Hydroxylation of levonorgestrel is a conversion step, which is mediated by cytochrome P450 enzymes. Based on in-vitro and in vivo studies, it can be assumed that CYP3A, CYP2E and CYP2C are involved in the metabolism of levonorgestrel. Likewise, inducers or inhibitors of these enzymes may either, respectively, decrease the therapeutic effects or result in adverse reactions.

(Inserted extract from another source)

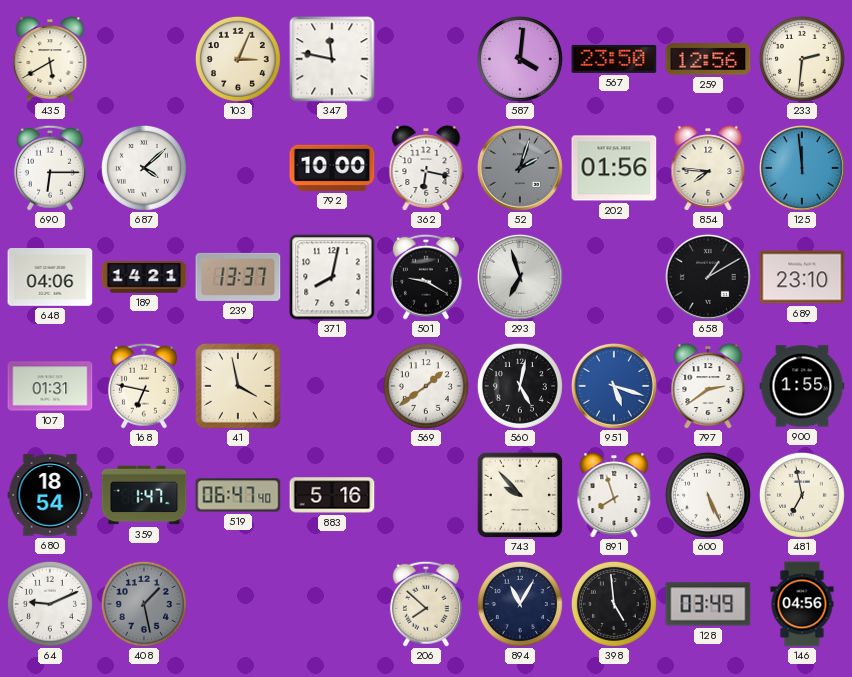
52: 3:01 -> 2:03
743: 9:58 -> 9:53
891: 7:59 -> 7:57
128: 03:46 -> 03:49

USE IN SPECIFIC POPULATIONS
Pregnancy: Climara Pro is not indicated for use in pregnancy. There are no data with the use of Climara Pro in pregnant women; however, epidemiologic studies and meta-analyses have not found an increased risk of genital or nongenital birth defects (including cardiac anomalies and limb-reduction defects) following exposure to combined hormonal contraceptives (estrogens and progestins) before conception or during early pregnancy.
Lactation: Estrogens plus progestogens are present in human milk and can reduce milk production in breast-feeding women. This reduction can occur at any time but is less likely to occur once breast-feeding is well-established. The developmental and health benefits of breastfeeding should be considered along with the mother’s clinical need for Climara Pro and any potential adverse effects on the breastfed child from Climara Pro or from the underlying maternal condition.
Pediatric Use: Climara Pro is not indicated for use in pediatric patients. Clinical studies have not been conducted in the pediatric population.
Geriatric Use: There have not been sufficient numbers of geriatric women involved in clinical studies utilizing Climara Pro to determine whether those over 65 years of age differ from younger subjects in their response to Climara Pro.
Overdosage of estrogen plus progestogen may cause nausea, vomiting, breast tenderness, abdominal pain, drowsiness and fatigue, and withdrawal bleeding may occur in women. Treatment of overdose consists of discontinuation of Climara Pro therapy with institution of appropriate symptomatic care.